Well, sir, it didn’t make no diff’ence whether we’d been did befo’ or not, he ’lowed thet he wanted to see us vaccinated ag’in.

An’ so, of co’se, thinkin’ it might encour’ge him, we thess had it did over—tryin’ to coax him to consent after each one, an’ makin’ pertend like we enjoyed it.

Then, nothin’ would do but the nigger, Dicey, had to be did, an’ then he ’lowed thet he wanted the cat did, an’ I tried to strike a bargain with him thet if Kitty got vaccinated he would. But he wouldn’t comp’omise. He thess let on thet Kit had to be did whe’r or no. So I ast the doctor ef it would likely kill the cat, an’ he said he reckoned not, though it might sicken her a little. So I told him to go ahead. Well, sir, befo’ Sonny got thoo, he had had that cat an’ both dogs vaccinated—but let it tech hisself he would not.

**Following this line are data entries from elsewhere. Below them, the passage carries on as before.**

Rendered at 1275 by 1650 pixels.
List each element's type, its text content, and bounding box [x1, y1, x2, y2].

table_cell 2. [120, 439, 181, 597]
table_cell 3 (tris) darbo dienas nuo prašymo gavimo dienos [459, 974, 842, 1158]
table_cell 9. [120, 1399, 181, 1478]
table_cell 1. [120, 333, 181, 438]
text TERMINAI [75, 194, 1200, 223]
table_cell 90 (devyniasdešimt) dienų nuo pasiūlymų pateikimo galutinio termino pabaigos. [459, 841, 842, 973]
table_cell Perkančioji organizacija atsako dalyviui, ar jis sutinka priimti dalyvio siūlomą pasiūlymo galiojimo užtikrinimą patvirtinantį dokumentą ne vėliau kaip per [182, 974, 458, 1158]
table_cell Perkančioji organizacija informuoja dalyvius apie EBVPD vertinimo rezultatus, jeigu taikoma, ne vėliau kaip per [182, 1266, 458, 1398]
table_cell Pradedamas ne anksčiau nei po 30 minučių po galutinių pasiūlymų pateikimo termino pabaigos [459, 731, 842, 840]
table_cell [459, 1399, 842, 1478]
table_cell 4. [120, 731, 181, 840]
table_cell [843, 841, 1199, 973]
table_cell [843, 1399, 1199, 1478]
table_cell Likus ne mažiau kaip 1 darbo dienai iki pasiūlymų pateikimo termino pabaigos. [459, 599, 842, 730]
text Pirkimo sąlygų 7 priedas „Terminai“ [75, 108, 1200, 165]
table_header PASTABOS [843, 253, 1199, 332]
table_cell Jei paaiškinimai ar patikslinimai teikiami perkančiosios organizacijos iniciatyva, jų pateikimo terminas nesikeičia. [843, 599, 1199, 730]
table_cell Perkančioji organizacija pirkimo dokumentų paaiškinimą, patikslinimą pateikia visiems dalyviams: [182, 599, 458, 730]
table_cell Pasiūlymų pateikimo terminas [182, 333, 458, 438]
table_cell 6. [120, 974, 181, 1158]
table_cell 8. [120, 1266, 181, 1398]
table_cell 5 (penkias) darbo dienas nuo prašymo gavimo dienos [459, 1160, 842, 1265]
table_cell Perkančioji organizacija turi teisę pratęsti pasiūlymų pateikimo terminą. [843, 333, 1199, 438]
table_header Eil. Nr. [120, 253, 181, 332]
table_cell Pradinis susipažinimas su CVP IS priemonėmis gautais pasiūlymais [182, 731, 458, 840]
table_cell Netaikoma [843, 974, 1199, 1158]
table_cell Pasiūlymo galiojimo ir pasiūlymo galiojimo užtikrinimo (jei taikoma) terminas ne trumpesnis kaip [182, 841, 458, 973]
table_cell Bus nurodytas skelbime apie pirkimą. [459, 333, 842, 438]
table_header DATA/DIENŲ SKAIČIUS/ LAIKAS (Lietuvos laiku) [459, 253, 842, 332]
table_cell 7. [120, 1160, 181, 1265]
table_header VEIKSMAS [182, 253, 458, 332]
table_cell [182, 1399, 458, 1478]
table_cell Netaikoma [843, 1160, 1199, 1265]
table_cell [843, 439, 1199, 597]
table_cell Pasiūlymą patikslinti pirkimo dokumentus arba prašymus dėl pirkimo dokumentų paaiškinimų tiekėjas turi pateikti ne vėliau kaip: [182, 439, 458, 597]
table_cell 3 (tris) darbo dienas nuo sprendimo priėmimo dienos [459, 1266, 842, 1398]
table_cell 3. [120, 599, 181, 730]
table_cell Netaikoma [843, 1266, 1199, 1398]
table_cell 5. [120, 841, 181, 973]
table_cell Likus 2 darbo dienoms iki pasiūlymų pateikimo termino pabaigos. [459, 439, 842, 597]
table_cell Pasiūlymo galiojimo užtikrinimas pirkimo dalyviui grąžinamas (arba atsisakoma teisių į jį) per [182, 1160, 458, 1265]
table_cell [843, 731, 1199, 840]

I was mighty sorry not to have it did, ’cause they was a nigger thet had the smallpock down to Cedar Branch, fifteen mile away, an’ he didn’t die, neither. He got well. An’ they say when they git well they’re more fatal to a neighborhood ‘n when they die.

That was fo’ months ago now, but to this day ever’ time the wind blows from sou’west I feel oneasy, an’ try to entice Sonny to play on the far side o’ the house.

Well, sir, in about ten days after that we was the down-in-the-mouthest crowd on that farm, man an’ beast, thet you ever see. Ever’ last one o’ them vaccinations took, sir, an’ took severe, from the cat up.

But I reckon we’re all safe-t guarded now. They ain’t nothin’ on the place thet can fetch it to Sonny, an’ I trust, with care, he may never be exposed.

But I set out to tell you about Sonny’s christenin’ an’ us turnin’ ‘Piscopal. Ez I said, he never seemed to want baptism, though he had heard us discuss all his life both it an’ vaccination ez the two ordeels to be gone thoo with some time, an’ we’d speculate ez to whether vaccination would take or not, an’ all sech ez that, an’ then, ez I said, after he see what the vaccination was, why he was even mo’ prejudyced agin’ baptism ‘n ever, an’ we ’lowed to let it run on tell sech a time ez he’d decide what name he’d want to take an’ what denomination he’d want to bestow it on him.

Wife, she’s got some ‘Piscopal relations thet she sort o’ looks up to,—though she don’t own it,—but she was raised Methodist an’ I was raised a true-blue Presbyterian. But when we professed after Sonny come we went up together at Methodist meetin’. What we was after was righteous livin’, an’ we didn’t keer much which denomination helped us to it.